- TASK INPUT:

····················

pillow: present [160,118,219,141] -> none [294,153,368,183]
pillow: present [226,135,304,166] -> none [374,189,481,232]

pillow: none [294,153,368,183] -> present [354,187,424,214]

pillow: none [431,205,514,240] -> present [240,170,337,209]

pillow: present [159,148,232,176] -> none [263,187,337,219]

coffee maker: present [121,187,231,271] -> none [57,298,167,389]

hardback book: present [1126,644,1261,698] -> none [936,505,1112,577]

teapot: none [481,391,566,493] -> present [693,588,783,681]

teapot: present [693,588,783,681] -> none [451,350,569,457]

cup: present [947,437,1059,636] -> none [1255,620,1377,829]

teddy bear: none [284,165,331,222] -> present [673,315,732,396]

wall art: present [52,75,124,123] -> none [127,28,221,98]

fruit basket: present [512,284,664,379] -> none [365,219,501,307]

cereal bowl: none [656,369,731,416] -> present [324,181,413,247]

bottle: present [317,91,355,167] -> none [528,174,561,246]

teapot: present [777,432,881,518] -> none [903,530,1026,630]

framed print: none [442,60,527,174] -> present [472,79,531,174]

····················

- REQUIRED WORK: Return every line in the records that includes the string "teapot".

- TASK RESULT:
teapot: none [481,391,566,493] -> present [693,588,783,681]
teapot: present [693,588,783,681] -> none [451,350,569,457]
teapot: present [777,432,881,518] -> none [903,530,1026,630]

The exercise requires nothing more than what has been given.